CO2 Emissions Limits Likely To Drive Up Electricity Prices

http://www.thegwpf.org/co2-emissions-limits-likely-to-drive-up-electricity-prices/

The new federal limits on greenhouse-gas emissions are likely to drive up electricity prices in some parts of the country as power companies close coal-fired generating plants.
But utilities that have power supplies that don’t emit as much carbon dioxide—nuclear, natural-gas and renewable energy including wind and solar—will probably benefit, analysts say.
Coal producers are likely to be hit hardest under new carbon limits, which the Obama administration is proposing Monday as part of its effort to fight climate change.

Losers also will include electric companies that burn lots of coal, such as American Electric Power Co. of Columbus, Ohio; Atlanta-based Southern Co., and NRG Energy Inc., which serves the northeast and Texas.
Likely winners include companies that pump natural gas and those that use it as their primary fuel, including Houston-based Calpine Corp.
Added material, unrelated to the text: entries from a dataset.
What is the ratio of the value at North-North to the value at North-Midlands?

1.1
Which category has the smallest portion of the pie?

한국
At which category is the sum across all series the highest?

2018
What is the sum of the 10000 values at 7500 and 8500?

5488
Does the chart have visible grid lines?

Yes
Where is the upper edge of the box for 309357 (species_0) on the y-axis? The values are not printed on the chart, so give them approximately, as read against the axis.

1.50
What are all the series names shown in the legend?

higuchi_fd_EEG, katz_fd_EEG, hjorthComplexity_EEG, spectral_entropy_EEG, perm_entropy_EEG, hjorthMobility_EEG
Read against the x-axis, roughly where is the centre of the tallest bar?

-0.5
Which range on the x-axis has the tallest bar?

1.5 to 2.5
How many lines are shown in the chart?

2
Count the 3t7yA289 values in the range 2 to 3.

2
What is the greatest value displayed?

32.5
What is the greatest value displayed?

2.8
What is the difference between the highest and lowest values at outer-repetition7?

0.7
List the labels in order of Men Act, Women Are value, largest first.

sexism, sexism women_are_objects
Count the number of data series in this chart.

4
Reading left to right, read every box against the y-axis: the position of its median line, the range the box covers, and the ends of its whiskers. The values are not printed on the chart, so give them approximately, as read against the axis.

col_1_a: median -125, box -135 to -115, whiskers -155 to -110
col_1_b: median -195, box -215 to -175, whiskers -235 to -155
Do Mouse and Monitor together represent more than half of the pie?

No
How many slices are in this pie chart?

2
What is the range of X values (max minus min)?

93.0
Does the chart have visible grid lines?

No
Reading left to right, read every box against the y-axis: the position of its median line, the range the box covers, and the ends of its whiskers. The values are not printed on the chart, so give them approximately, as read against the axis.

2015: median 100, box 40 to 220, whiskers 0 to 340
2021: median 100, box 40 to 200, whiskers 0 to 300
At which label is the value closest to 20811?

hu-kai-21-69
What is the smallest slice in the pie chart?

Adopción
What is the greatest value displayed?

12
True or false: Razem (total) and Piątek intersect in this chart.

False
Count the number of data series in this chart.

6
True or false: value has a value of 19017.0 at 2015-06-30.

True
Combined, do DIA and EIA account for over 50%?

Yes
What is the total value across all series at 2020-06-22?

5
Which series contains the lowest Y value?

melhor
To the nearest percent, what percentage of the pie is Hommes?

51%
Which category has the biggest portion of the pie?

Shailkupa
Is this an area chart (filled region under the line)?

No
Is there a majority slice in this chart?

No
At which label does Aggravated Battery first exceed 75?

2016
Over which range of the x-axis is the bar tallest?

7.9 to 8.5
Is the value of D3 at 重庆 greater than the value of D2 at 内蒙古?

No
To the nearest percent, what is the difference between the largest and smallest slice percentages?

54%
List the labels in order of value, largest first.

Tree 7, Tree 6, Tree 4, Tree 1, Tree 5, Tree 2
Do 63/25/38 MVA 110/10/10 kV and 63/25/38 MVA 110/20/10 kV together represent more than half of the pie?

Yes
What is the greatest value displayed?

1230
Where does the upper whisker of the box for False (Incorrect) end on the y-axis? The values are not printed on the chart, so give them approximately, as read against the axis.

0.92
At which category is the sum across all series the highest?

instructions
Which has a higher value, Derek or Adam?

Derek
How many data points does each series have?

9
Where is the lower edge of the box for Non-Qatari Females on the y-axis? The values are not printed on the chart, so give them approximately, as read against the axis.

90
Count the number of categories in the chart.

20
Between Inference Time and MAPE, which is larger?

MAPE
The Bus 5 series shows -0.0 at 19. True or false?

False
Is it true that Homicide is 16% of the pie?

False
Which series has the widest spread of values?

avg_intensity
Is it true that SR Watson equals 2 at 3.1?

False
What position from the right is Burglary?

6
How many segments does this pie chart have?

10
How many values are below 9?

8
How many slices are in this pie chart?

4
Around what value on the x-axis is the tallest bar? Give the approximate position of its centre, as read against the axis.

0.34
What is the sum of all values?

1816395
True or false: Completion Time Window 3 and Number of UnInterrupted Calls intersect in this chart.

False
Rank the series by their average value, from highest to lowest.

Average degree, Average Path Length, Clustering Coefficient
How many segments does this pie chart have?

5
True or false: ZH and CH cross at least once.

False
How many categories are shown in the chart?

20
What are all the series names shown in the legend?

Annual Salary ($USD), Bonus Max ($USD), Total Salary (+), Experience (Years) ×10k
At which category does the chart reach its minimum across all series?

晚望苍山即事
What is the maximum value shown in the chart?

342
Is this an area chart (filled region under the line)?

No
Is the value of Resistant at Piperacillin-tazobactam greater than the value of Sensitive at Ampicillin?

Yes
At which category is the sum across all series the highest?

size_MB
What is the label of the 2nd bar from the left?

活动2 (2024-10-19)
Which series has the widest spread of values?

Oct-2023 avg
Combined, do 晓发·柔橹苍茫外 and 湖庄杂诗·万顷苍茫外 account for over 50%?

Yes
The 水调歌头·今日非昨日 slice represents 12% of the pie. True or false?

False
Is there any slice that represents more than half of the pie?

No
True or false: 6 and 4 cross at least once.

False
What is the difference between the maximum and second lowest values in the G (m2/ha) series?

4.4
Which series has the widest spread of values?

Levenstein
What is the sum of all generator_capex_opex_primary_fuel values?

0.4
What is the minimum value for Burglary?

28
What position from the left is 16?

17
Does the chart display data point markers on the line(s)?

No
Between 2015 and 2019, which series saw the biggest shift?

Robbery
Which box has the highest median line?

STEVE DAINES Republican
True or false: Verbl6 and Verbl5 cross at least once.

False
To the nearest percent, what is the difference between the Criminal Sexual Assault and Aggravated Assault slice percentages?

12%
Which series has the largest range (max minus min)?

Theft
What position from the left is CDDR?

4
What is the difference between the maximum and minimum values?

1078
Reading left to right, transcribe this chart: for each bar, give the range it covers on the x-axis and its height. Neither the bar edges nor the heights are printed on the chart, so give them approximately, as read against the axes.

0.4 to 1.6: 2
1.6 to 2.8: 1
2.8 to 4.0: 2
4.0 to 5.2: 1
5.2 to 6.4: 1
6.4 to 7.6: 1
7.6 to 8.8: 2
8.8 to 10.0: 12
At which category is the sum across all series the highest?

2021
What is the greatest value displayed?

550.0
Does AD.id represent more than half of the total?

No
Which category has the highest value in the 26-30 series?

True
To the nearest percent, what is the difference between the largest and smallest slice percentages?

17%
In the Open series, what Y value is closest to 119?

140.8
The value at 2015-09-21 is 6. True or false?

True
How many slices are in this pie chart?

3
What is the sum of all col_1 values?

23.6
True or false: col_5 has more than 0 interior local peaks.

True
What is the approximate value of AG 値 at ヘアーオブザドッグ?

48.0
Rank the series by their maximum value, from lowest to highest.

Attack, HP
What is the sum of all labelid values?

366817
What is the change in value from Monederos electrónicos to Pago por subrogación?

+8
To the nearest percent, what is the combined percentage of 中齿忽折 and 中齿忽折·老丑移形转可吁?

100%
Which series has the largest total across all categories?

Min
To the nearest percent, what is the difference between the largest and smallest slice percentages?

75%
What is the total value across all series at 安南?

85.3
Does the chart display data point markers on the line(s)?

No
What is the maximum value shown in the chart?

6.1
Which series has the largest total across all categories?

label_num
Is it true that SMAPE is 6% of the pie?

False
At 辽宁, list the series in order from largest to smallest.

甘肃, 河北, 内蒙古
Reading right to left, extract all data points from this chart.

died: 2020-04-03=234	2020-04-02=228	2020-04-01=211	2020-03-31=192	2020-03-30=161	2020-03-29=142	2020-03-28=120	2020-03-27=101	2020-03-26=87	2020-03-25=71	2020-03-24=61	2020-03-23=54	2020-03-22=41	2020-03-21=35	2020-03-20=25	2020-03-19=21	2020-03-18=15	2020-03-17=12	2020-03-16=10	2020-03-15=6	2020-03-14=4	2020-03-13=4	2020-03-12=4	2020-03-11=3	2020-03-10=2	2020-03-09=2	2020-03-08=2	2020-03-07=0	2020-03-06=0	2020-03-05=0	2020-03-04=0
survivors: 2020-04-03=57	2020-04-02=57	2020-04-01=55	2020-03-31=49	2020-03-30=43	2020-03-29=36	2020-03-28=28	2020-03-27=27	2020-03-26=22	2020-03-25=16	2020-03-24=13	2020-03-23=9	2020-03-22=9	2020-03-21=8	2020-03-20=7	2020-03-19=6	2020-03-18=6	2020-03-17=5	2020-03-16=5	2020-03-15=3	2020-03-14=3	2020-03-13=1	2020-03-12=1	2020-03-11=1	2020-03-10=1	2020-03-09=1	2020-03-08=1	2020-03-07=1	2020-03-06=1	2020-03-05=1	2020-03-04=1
Companies that operate nuclear plants that generate little carbon but have been expensive to run, such as Chicago-based Exelon Corp. , hope that their aging plants will become more competitive.
The new rules are “bad for coal and the coal fired fleet,” said Hugh Wynne, an analyst at Sanford Bernstein in New York. “The guys who win are the ones who don’t emit any CO2 because they’re watching everyone else’s costs go up and they’re incurring no increase.”

Utility executives say it is unclear how much it will cost them and their customers to comply with the proposed regulation, which the government will formally unveil Monday.
“You have to be worried about the costs to the consumer and the effect it would have on the economy,” said Nick Akins, chief executive of American Electric Power.

The U.S. Chamber of Commerce predicted that the rules could force the closure of 114,000 megawatts of coal plants over the next 16 years and lead to electricity-price increases for consumers of $17 billion a year over that period. But groups that favor carbon restrictions, such as the Natural Resources Defense Council, have forecast the regulations will result in lower electricity prices.

Electric generation accounts for almost a third of greenhouse gases emitted in the U.S., according to the Environmental Protection Agency. It says three-quarters of the power industry’s carbon emissions come from coal-fired plants.
Coal use has declined compared with a decade ago but the fuel still produced 39% of the nation’s electricity in 2013, according to federal tallies. Plants fired by natural gas produced about 27%, nuclear plants 19%, and renewables including hydro, wind, solar and produced 13%.
Depending on how stringent carbon regulations prove to be, utilities could cut their use of coal by as much as 85%, to 123 million short tons, by 2030 according to a forecast by the U.S. Energy Information Administration. Utilities’ use of natural gas could grow by nearly 50% in the same stretch, to as much as 12.5 trillion cubic feet.
Though the E.P.A. is designing the new rules, each state will be able to decide how to cut emissions. States with the highest emissions, such as Texas, Florida and Pennsylvania, face bigger challenges than states with the lowest emissions, such as Vermont, Idaho and Maine.
Coal-burning states tend to have lower electricity prices; residents of Texas, the biggest emitter, pay about 11.7 cents per kilowatt-hour, according to federal data, while residents of the lowest emitter, Vermont, pay 17.4 cents.